Microsatellite analysis
For the microsatellite analysis, a subset of 30 out of 77 sites were included, corresponding to a total of 782 individuals. Both species shared most of the alleles for all loci, but also unique alleles for each species were found in 4/7 loci (C2, C213, D111, C23) (Fig. S1). There was no linkage disequilibrium between all pairs of loci per population (Table S4). All populations except for MRF, SR, and PB (abbreviations as in Table 1) were in deviation from Hardy-Weinberg equilibrium and 38 out of 168 locus/population (FIS fixation index) (Table S5). The proportion of randomization that gave a larger FIS value than the observed was used to test for significant deviations from Hardy-Weinberg equilibrium. There was no evidence of scoring errors due to large allele dropout, but there was evidence of null alleles especially for loci D206 and D29, which explains the deviation from Hardy–Weinberg equilibrium across populations. There are other explanations for deviations from Hardy-Weinberg equilibrium such as the Wahlund effect, inbreeding, and selection, but since the deviation of these two loci was across populations, the presence of null alleles is the most plausible explanation. After eliminating these two loci, STRUCTURE analyses were re-run and it was found that there is greater difference in the number of admixed individuals based on q threshold (e.g., 0.8 or 0.9) or K (e.g., 2 or 3) (see below) than the effect of null alleles; therefore, we did not eliminate these two loci from the analyses. Furthermore, unusually large proportions (>20%) of null alleles are found in bivalves (McGoldrick et al. 2000; Launey et al. 2002; Nantón et al. 2014; Chiesa et al. 2016; Rico et al. 2017) and high frequencies of null alleles do not appear to have a significant effect in the population genetic parameters assessed for microsatellite loci in STRUCTURE (Rico et al. 2017).
The number of ancestral clusters calculated in STRUCTURE for the entire data set was K = 3 (Fig. 6) based on the ∆K method and Ln Pr(X|K) (Fig. S2). Lampsilis radiata and L. siliquoidea formed two distinct groups that are in agreement with the grouping resulted from the ML and BM analysis (Figs. 3 and 4). However, L. siliquoidea was subdivided in two other groups. One cluster was formed by populations from the Lake Huron drainage (MRF, SR, NR, MR) (henceforth named “Lake Huron cluster”); and the other cluster was formed by populations from the Lake St.

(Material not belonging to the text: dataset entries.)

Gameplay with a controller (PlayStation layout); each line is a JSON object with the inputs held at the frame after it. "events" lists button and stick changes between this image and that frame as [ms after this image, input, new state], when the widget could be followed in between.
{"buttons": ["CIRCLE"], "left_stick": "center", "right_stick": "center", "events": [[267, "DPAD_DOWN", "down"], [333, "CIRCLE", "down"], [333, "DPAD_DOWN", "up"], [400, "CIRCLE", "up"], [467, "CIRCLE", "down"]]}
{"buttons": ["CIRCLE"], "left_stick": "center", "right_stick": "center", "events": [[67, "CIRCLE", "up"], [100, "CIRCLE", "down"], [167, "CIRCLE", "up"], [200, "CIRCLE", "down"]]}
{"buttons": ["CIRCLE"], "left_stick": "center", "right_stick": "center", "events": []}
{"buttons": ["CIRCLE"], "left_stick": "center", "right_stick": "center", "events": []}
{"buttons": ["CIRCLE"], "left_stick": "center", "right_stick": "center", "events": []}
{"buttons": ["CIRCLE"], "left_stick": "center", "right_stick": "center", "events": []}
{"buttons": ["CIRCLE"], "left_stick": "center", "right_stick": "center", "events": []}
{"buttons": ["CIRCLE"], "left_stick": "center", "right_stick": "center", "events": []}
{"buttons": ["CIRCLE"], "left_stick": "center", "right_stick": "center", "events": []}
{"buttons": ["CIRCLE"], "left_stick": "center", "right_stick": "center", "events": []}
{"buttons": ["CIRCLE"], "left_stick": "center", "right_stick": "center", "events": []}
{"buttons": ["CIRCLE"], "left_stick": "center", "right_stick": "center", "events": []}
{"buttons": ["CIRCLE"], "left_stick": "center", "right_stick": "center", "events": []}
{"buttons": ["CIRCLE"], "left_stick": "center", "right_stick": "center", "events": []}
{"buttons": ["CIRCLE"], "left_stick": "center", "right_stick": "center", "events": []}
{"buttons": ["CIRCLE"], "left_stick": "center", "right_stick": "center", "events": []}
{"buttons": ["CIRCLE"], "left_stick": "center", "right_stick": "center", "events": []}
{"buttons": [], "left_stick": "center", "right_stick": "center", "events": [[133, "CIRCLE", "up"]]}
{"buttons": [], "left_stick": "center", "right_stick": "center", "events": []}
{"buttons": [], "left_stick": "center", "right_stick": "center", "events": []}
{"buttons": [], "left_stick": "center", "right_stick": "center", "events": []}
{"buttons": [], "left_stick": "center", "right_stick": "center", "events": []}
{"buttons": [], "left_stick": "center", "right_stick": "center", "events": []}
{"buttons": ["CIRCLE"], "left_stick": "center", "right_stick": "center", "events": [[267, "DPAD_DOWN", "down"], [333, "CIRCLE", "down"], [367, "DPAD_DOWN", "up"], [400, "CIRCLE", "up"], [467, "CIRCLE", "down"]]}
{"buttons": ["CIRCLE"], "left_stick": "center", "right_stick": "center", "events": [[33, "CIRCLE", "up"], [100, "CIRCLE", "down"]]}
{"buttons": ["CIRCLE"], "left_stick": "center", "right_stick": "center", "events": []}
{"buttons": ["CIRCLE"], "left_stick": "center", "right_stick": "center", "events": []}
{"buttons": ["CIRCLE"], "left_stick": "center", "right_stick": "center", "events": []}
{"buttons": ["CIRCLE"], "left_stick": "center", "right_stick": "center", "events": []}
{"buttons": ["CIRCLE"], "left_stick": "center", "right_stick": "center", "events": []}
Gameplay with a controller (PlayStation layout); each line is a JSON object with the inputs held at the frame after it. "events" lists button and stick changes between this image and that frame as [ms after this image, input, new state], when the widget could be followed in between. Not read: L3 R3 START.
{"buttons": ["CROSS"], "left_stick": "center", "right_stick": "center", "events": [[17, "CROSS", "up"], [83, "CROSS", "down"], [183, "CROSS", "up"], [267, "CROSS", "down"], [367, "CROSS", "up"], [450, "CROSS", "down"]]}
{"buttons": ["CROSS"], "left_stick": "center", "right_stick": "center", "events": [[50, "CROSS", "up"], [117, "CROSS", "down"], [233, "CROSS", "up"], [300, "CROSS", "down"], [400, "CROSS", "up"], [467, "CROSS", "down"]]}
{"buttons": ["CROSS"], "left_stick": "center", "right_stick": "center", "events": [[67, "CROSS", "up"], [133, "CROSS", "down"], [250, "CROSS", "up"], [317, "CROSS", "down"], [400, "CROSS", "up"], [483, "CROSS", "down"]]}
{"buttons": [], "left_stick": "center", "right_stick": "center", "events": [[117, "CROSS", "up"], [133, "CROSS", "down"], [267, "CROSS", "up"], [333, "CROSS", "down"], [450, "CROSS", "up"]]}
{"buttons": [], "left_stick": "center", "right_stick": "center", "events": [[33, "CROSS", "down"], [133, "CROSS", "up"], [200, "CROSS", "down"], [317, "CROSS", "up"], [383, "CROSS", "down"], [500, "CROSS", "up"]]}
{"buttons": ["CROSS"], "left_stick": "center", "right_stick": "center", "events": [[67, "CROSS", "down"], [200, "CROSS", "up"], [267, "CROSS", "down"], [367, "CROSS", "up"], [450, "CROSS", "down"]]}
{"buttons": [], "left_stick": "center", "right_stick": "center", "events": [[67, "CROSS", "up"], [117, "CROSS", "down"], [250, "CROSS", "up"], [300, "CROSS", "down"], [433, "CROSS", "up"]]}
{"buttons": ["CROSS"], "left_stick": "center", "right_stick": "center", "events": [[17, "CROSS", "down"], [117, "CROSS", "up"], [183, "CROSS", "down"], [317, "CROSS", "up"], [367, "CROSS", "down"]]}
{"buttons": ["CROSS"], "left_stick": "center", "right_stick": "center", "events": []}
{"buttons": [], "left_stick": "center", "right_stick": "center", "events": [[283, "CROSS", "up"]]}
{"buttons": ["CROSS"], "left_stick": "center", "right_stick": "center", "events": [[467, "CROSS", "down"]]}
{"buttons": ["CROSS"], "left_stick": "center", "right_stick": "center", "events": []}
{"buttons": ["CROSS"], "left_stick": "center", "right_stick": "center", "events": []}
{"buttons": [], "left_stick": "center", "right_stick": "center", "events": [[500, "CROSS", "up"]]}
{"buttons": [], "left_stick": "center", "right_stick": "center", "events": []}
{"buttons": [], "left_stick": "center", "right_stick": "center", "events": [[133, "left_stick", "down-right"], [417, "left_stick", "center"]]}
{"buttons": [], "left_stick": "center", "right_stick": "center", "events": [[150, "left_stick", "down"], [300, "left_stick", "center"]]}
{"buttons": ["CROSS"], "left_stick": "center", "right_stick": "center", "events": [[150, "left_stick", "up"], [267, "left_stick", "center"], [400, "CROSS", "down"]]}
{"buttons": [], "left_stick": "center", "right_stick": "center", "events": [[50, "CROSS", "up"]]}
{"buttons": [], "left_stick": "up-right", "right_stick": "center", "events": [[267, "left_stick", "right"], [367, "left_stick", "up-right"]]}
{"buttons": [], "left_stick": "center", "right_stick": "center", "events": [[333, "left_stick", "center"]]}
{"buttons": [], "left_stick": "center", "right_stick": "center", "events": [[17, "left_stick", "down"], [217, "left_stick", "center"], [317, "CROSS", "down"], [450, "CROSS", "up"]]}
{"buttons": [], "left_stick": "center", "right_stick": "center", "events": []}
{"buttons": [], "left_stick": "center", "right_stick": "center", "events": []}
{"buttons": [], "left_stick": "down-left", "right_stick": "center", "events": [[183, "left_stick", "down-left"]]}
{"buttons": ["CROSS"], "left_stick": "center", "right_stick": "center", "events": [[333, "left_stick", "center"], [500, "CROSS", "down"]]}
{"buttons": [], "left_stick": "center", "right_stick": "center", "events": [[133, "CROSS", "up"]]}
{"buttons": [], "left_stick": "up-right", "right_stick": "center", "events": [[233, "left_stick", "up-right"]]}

Clair (LSC), Lake Erie (TC, EC) and Lake Ontario drainages (JC, HC, AC) (henceforth named “lower Great Lakes cluster”) (Fig. 6). These two clusters shared the common L. siliquoidea haplotypes 2 and 4 (Table S3a) which indicates that these are L. siliquoidea individuals. Likewise for the L. radiata cluster most populations shared the common haplotype 18 (Table S3a).
Using different q thresholds (0.8 vs. 0.9) and K = 2 or K = 3 generated slightly different interpretations of hybridization (Table 2). Table 2a shows the number of assigned individuals to each category (purebred vs. admixed) by STRUCTURE under different criteria: K values and q thresholds. At K = 3 and K = 2, more individuals were considered purebred at a q threshold of 0.8 (196 and 238, respectively) in comparison with a q threshold of 0.9 (167 and 216 respectively), which was expected. Using K = 2 more individuals were considered of mixed ancestry or purebred L. radiata in comparison with K = 3, at both q threshold values. However, fewer individuals were considered purebred L. siliquoidea at K = 2 than at K = 3. Table 2b shows the assignment of the admixed individuals identified by the STRUCTURE analysis to a hybrid category by NEWHYBRID. All hybrids were assigned to the F2 hybrid category. There were no F1 or backcrosses, which is a limitation of the low number of loci used here and the software (see Discussion section). When assigning admixed individuals from Table 2a to a hybrid category, a fraction of individuals were identified as a hybrid (Table 2b). A large number of admixed individuals (66 and 99 for K = 2, and 29 and 56 for K = 3, Table 2b) were assigned to a L. siliquoidea purebred category when using threshold of 0.5 and a smaller proportion (23 and 49 for K = 2 and four and 18 for K = 3, Table 2b) when using a q threshold of 0.8. STRUCTURE was successful at identifying purebred L. radiata and no admixed individuals were re-assigned to the L. radiata purebred category by NEWHYBRID.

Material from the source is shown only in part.